Citing evidence suggesting that the Earth is already experiencing the impacts of climate change, members of the House Science Subcommittee on Energy challenged the White House's emphasis on climate change mitigation technologies with a long time horizon. At a November 6 subcommittee hearing, an Administration official testified that the federal government was supporting a diverse array of technologies for both the near- and long-term that would allow policymakers to decide what to implement "as the scientific certainty advances."
Subcommittee members on both sides of the aisle demonstrated deep interest and concern about what the Administration was doing to address the threat of climate change and how it was prioritizing its investments and selecting projects for funding. Chairwoman Judy Biggert (R-IL) noted that, approaching the last year of the presidential term, the Administration's multi-agency Climate Change Technology Program is "still at the starting line." Announced by Bush in June 2001, the technology initiative, led by the Energy Department, has missed several deadlines for completing an inventory of existing federal R&D efforts and has not yet released a comprehensive strategic plan to guide future investments. In addition, Biggert commented that the Administration initiatives receiving the most attention - the Hydrogen Initiative to address challenges of moving the country toward a hydrogen energy economy; the ITER demonstration fusion reactor; and the FutureGen program to use coal to produce hydrogen and electricity with geologic sequestration of carbon emissions - all have time horizons on the order of 10 to 50 years. "How can we wait so long?" she asked.

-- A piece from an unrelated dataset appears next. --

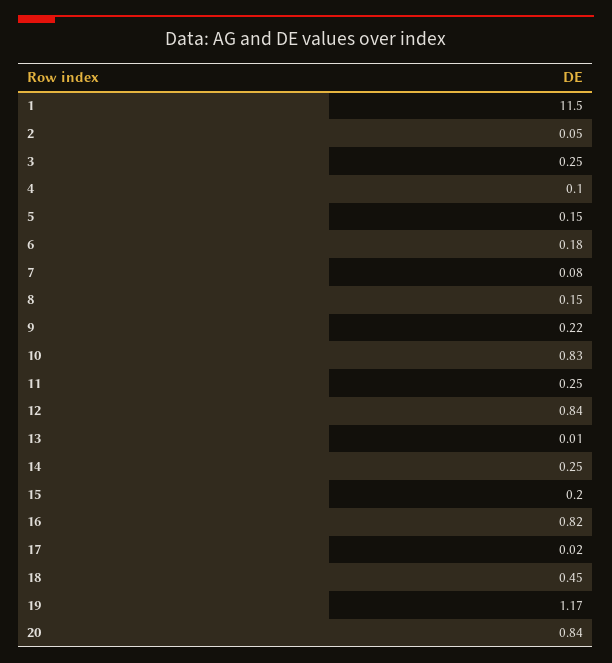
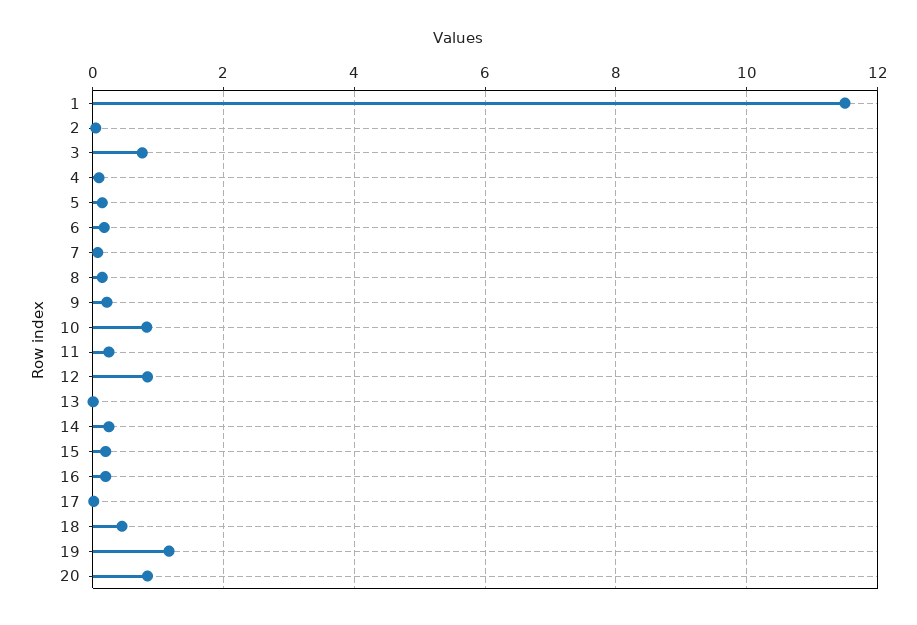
3: 0.25 -> 0.8
16: 0.82 -> 0.2

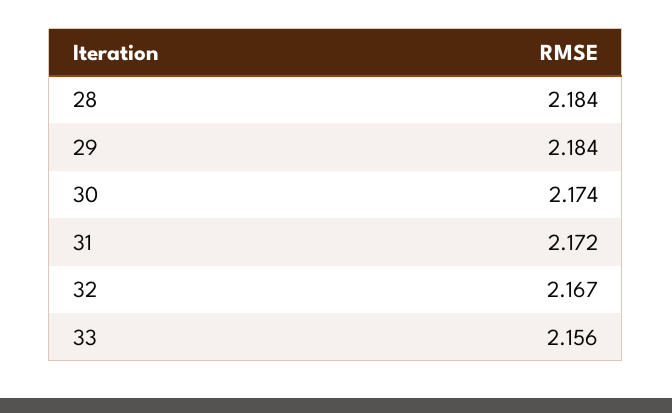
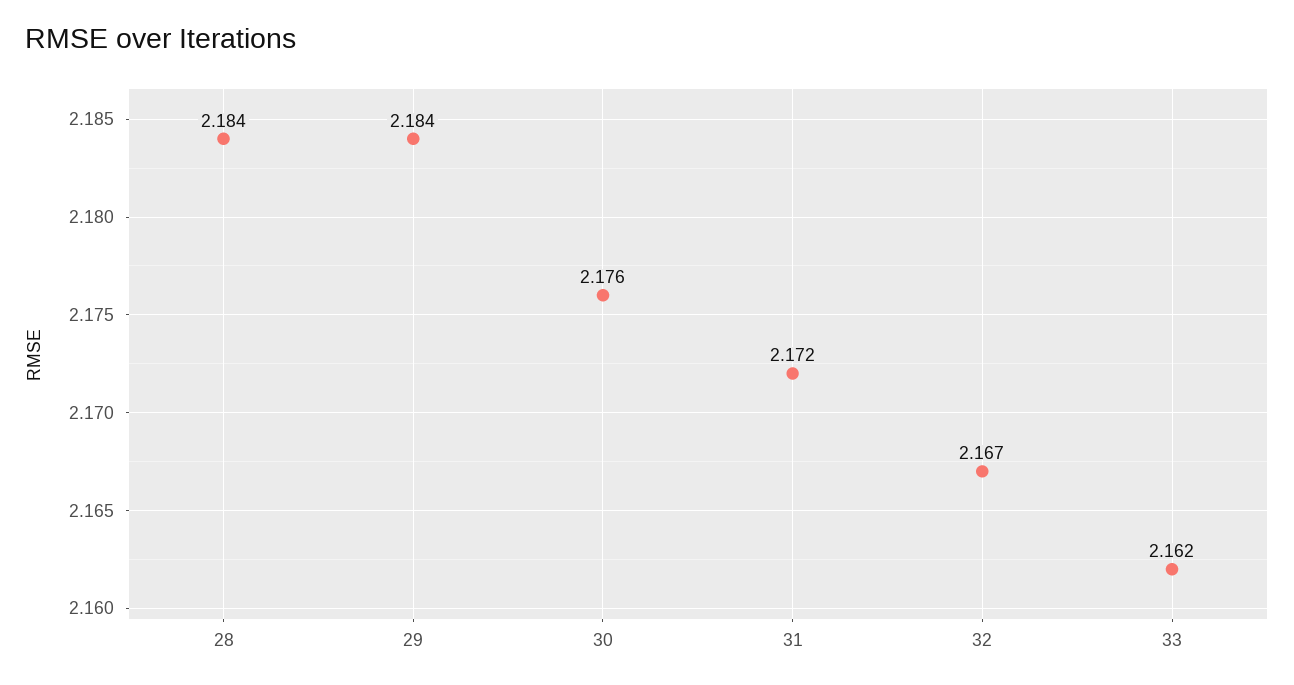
30: 2.174 -> 2.176
33: 2.156 -> 2.162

"We are, in fact, pursuing a diverse portfolio with both near- and long-term impacts," responded Climate Change Technology Program Director David Conover. As an example, he cited voluntary programs with industry and trade associations to reduce greenhouse gas emissions in the short term. Conover reported that an inventory of current technology development activities and a draft strategic plan would be released in the first quarter of 2004. He assured the subcommittee that the guiding principles of the plan would include diversification of R&D efforts and early demonstration of key technologies. That, he said, explains the Administration's focus on carbon sequestration: if its feasibility could be successfully demonstrated early on, climate change mitigation efforts could be built on the existing fossil fuel energy infrastructure. If carbon sequestration proved unsuccessful, the technology portfolio would need to be shifted more toward other ways of reducing greenhouse gas emissions, such as energy efficiency, nuclear power, and renewable sources.
Asked why electric utilities would voluntarily adopt actions to reduce emissions, the DOE Deputy Assistant Secretary for Coal and Power Systems, George Rudins, stated that uncertainty over future regulations would prompt such actions. If emissions could be reduced or eliminated in a cost-competitive manner, he said, utilities could "have their cake and eat it as well." Marilyn Brown, Director of Energy Efficiency and Renewable Energy at Oak Ridge National Laboratory, testified that many cost-effective energy-efficiency technologies currently exist and, if implemented, could have an immediate impact. But she said that because of the underpricing of energy and other imperfections in the market, public policy intervention is needed to facilitate deployment of these technologies.
Several subcommittee members tried to pin Conover down on the Administration's professed goal of long-term stabilization of atmospheric greenhouse gas concentrations. "We never hear anything about when and at what levels," remarked Rep. Lynn Woolsey (D-CA). The Administration does not have "specific targets," Conover said. The "real issue," he added, is "achieving the goal of long-term stabilization at levels below which dangerous interference with the climate will not occur." He said the federal government must pursue technologies now "so as the scientific uncertainty decreases and we get better information," the government is positioned for decisions on implementation. "I have to say, the future is here," Woolsey said, "and that doesn't make me feel very confident. I think we're behind the gun on all of this."